When Annika Martin played Jesus in our congregation's Search for the Christ Child, she screamed for 20 of her 40 stage minutes. I like to think Jesus did the same. I can only imagine new mother Mary's uncertainty, "Is he hungry? Do I dare nurse in front of these kings? Maybe he has a dirty diaper. Hard to tell with all these cow piles in here." The December nights I rocked my own newborn and wished I had memorized dozens of lullabies before she was born, I sang whatever came to mind. It was December; I sang carols. Rather quickly I decided that whoever wrote "Away in a Manger" had lived far removed from babies-or had no idea what it meant to be fully human. If my Jesus cried when he approached Jerusalem and realized people don't understand what makes for peace, my Jesus also cried just because that's what human babies do.

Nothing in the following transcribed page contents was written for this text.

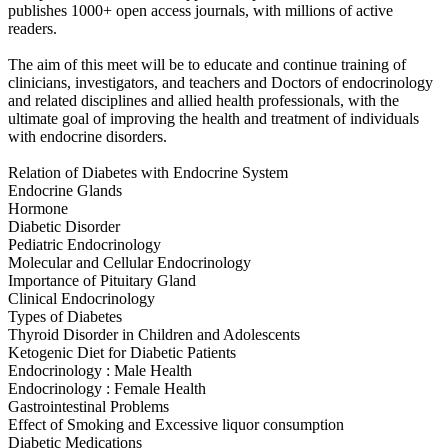
publishes 1000+ open access journals, with millions of active
readers.
The aim of this meet will be to educate and continue training of
clinicians, investigators, and teachers and Doctors of endocrinology
and related disciplines and allied health professionals, with the
ultimate goal of improving the health and treatment of individuals
with endocrine disorders.
Relation of Diabetes with Endocrine System
Endocrine Glands
Hormone
Diabetic Disorder
Pediatric Endocrinology
Molecular and Cellular Endocrinology
Importance of Pituitary Gland
Clinical Endocrinology
Types of Diabetes
Thyroid Disorder in Children and Adolescents
Ketogenic Diet for Diabetic Patients
Endocrinology : Male Health
Endocrinology : Female Health
Gastrointestinal Problems
Effect of Smoking and Excessive liquor consumption
Diabetic Medications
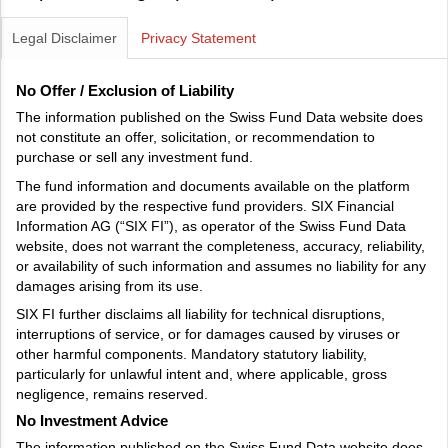
Legal Disclaimer
Privacy Statement
No Offer / Exclusion of Liability
The information published on the Swiss Fund Data website does
not constitute an offer, solicitation, or recommendation to
purchase or sell any investment fund.
The fund information and documents available on the platform
are provided by the respective fund providers. SIX Financial
Information AG (“SIX FI”), as operator of the Swiss Fund Data
website, does not warrant the completeness, accuracy, reliability,
or availability of such information and assumes no liability for any
damages arising from its use.
SIX FI further disclaims all liability for technical disruptions,
interruptions of service, or for damages caused by viruses or
other harmful components. Mandatory statutory liability,
particularly for unlawful intent and, where applicable, gross
negligence, remains reserved.
No Investment Advice
The information published on the Swiss Fund Data website does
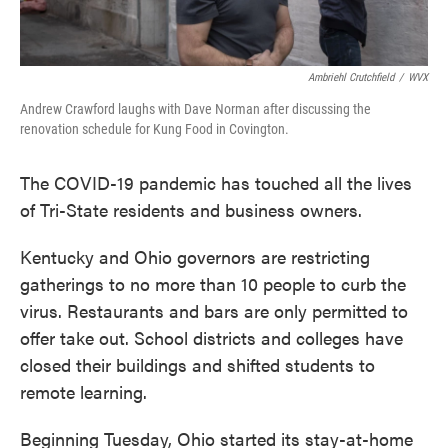
Ambriehl Crutchfield
/
WVX
Andrew Crawford laughs with Dave Norman after discussing the
renovation schedule for Kung Food in Covington.
The COVID-19 pandemic has touched all the lives
of Tri-State residents and business owners.
Kentucky and Ohio governors are restricting
gatherings to no more than 10 people to curb the
virus. Restaurants and bars are only permitted to
offer take out. School districts and colleges have
closed their buildings and shifted students to
remote learning.
Beginning Tuesday, Ohio started its stay-at-home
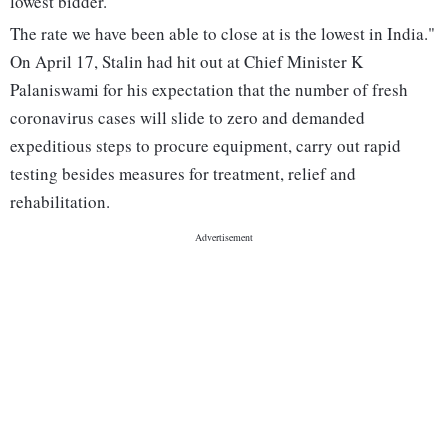
lowest bidder.
The rate we have been able to close at is the lowest in India."
On April 17, Stalin had hit out at Chief Minister K
Palaniswami for his expectation that the number of fresh
coronavirus cases will slide to zero and demanded
expeditious steps to procure equipment, carry out rapid
testing besides measures for treatment, relief and
rehabilitation.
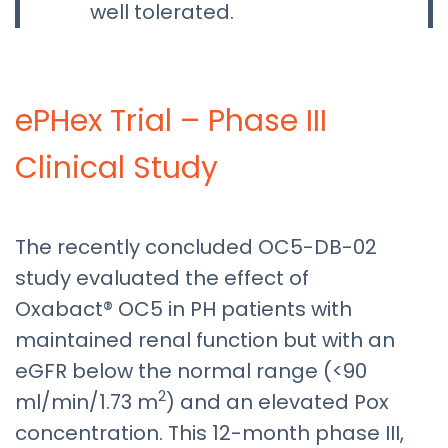
well tolerated.
ePHex Trial – Phase III
Clinical Study
The recently concluded OC5-DB-02
study evaluated the effect of
Oxabact® OC5 in PH patients with
maintained renal function but with an
eGFR below the normal range (<90
2
ml/min/1.73 m
) and an elevated Pox
concentration. This 12-month phase III,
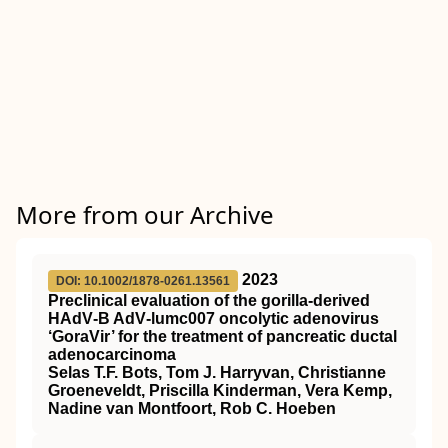
More from our Archive
2023
DOI: 10.1002/1878-0261.13561
Preclinical evaluation of the gorilla‐derived
HAdV‐B AdV‐lumc007 oncolytic adenovirus
‘GoraVir’ for the treatment of pancreatic ductal
adenocarcinoma
Selas T.F. Bots, Tom J. Harryvan, Christianne
Groeneveldt, Priscilla Kinderman, Vera Kemp,
Nadine van Montfoort, Rob C. Hoeben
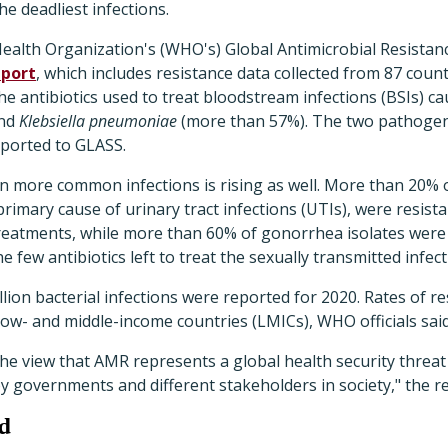
e deadliest infections.
ealth Organization's (WHO's) Global Antimicrobial Resistan
eport
, which includes resistance data collected from 87 coun
the antibiotics used to treat bloodstream infections (BSIs) c
and
Klebsiella pneumoniae
(more than 57%). The two pathogen
eported to GLASS.
in more common infections is rising as well. More than 20% 
primary cause of urinary tract infections (UTIs), were resistan
treatments, while more than 60% of gonorrhea isolates were 
 few antibiotics left to treat the sexually transmitted infect
llion bacterial infections were reported for 2020. Rates of r
 low- and middle-income countries (LMICs), WHO officials said
he view that AMR represents a global health security threat
by governments and different stakeholders in society," the re
ed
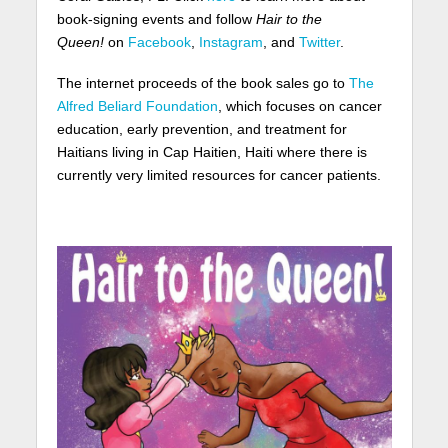
book-signing events and follow
Hair to the
Queen!
on
Facebook
,
Instagram
, and
Twitter
.
The internet proceeds of the book sales go to
The
Alfred Beliard Foundation
, which focuses on cancer
education, early prevention, and treatment for
Haitians living in Cap Haitien, Haiti where there is
currently very limited resources for cancer patients.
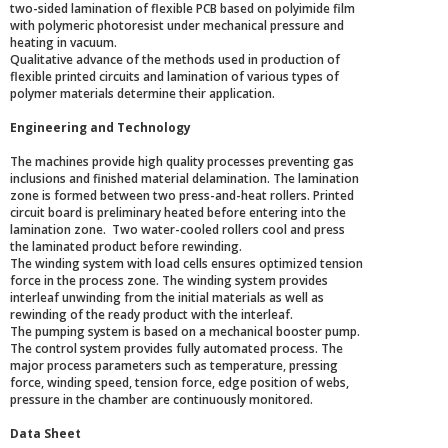
two-sided lamination of flexible PCB based on polyimide film
with polymeric photoresist under mechanical pressure and
heating in vacuum.
Qualitative advance of the methods used in production of
flexible printed circuits and lamination of various types of
polymer materials determine their application.
Engineering and Technology
The machines provide high quality processes preventing gas
inclusions and finished material delamination. The lamination
zone is formed between two press-and-heat rollers. Printed
circuit board is preliminary heated before entering into the
lamination zone. Two water-cooled rollers cool and press
the laminated product before rewinding.
The winding system with load cells ensures optimized tension
force in the process zone. The winding system provides
interleaf unwinding from the initial materials as well as
rewinding of the ready product with the interleaf.
The pumping system is based on a mechanical booster pump.
The control system provides fully automated process. The
major process parameters such as temperature, pressing
force, winding speed, tension force, edge position of webs,
pressure in the chamber are continuously monitored.
Data Sheet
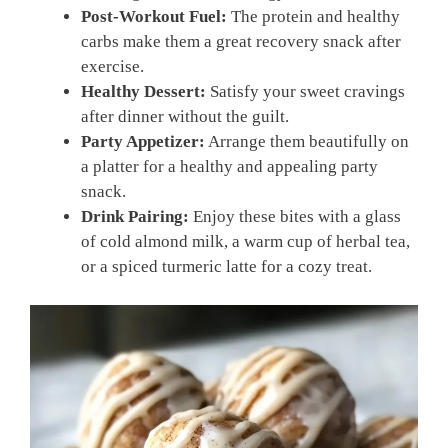
Post-Workout Fuel:
The protein and healthy
carbs make them a great recovery snack after
exercise.
Healthy Dessert:
Satisfy your sweet cravings
after dinner without the guilt.
Party Appetizer:
Arrange them beautifully on
a platter for a healthy and appealing party
snack.
Drink Pairing:
Enjoy these bites with a glass
of cold almond milk, a warm cup of herbal tea,
or a spiced turmeric latte for a cozy treat.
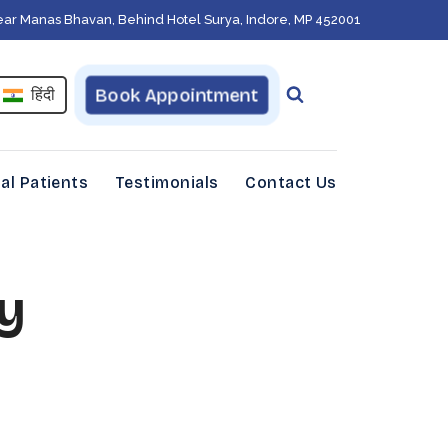
ear Manas Bhavan, Behind Hotel Surya, Indore, MP 452001
Book Appointment
हिंदी
al Patients
Testimonials
Contact Us
y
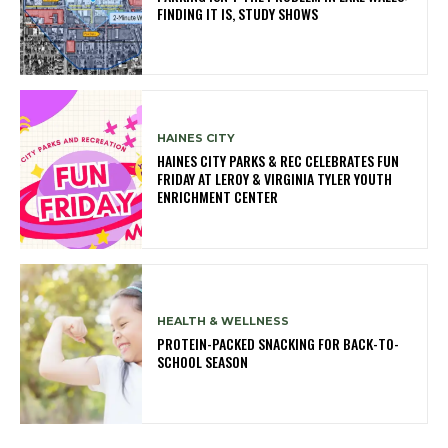
FINDING IT IS, STUDY SHOWS
HAINES CITY
HAINES CITY PARKS & REC CELEBRATES FUN
FRIDAY AT LEROY & VIRGINIA TYLER YOUTH
ENRICHMENT CENTER
HEALTH & WELLNESS
PROTEIN-PACKED SNACKING FOR BACK-TO-
SCHOOL SEASON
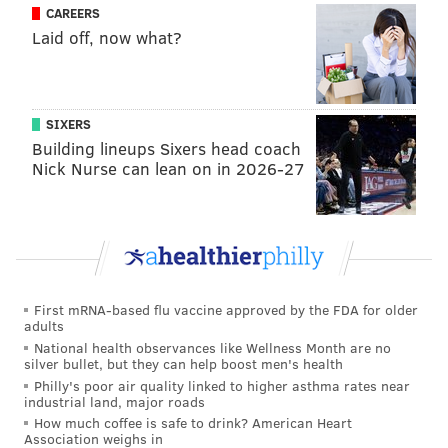
CAREERS
Laid off, now what?
SIXERS
Building lineups Sixers head coach
Nick Nurse can lean on in 2026-27
First mRNA-based flu vaccine approved by the FDA for older
adults
National health observances like Wellness Month are no
silver bullet, but they can help boost men's health
Philly's poor air quality linked to higher asthma rates near
industrial land, major roads
How much coffee is safe to drink? American Heart
Association weighs in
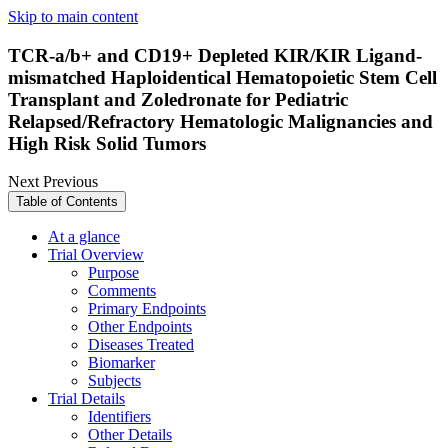
Skip to main content
TCR-a/b+ and CD19+ Depleted KIR/KIR Ligand-
mismatched Haploidentical Hematopoietic Stem Cell
Transplant and Zoledronate for Pediatric
Relapsed/Refractory Hematologic Malignancies and
High Risk Solid Tumors
Next
Previous
Table of Contents
At a glance
Trial Overview
Purpose
Comments
Primary Endpoints
Other Endpoints
Diseases Treated
Biomarker
Subjects
Trial Details
Identifiers
Other Details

One thing I love about Christianity is that Jesus was fully God walking the earth as fully human. What an amazing decision for the Deity to make-to give up all Godly rights and journey alongside us. We all wish God would just explain life's perplexities by writing on the wall, but instead, Jesus experienced them with us and taught us that religion doesn't come in sound bites.
Ever read something so amazing and so timely that you want to share it with the world? That happened to me today during my meditation time when I was reading An Altar in the World (<http://www.amazon.com/Altar-World-Barbara-Brown-Taylor/dp/0061370460/ref=sr_1_1?ie=UTF8&s=books&qid=1260841736&sr=8-1>) by Barbara Brown Taylor. That I happened upon this section while also pondering God incarnate at Christmas was not coincidence.
"The glory of God is a human being fully alive," wrote Irenaeus of Lyons some two thousand years ago. One of the reasons I remain a Christian-in-progress is the peculiar Christian insistence that God is revealed in humankind--not just in human form but also in human being. This insistence shows up most often in the Christian claim that God was made known in Jesus. In Jesus, Christians believe, everyone gets a good look at what it means to be both fully human and fully divine-not half and half, as if he walked around with a dotted line down his middle, but fully both, all the time. His full humanity was on full display as he taught, healed, fed, and freed people, just as it was when he honored the poor, defied the powerful, and turned the institutional tables along with his own cheek.
"When I ask people to tell me how Jesus could be both fully human and fully divine, they often describe a kind of laminating process, in which his humanity was encased in divine plastic. The last thing to occur to most of us is that to be fully one is to be fully the other. What is it about "fullness" that we do not understand?
"My advice is not to think about this too much, since thinking about it will not only make you crazy but will also take you out of the world where you can practice being fully human yourself. Jesus clearly thought this was the best plan. When people wanted him to tell them what God's realm was like, he told them stories about their own lives. When people wanted him to tell them God's truth about something, he asked them what they thought. With all kinds of opportunities to tell people what to think, he told them what to do instead. Wash feet. Give your stuff away. Share your food. Favor reprobates. Pray for those who are out to get you. Be the first to say, "I'm sorry." For those who took him as their model, being fully human became a full-time job. It became a vocation in itself, no matter what they happened to do for a living."
This Christmas, as you celebrate the screaming babe in the manger, the fully God/fully human, may you also learn more about what it means to be a God-created and loved, fully human being. Blessings be on your head.
Annika Martin visits my office twice a week with her mother, Krista Martin, administrative assistant. Just a glimpse of her face, crying or laughing, gives me strength to continue my work.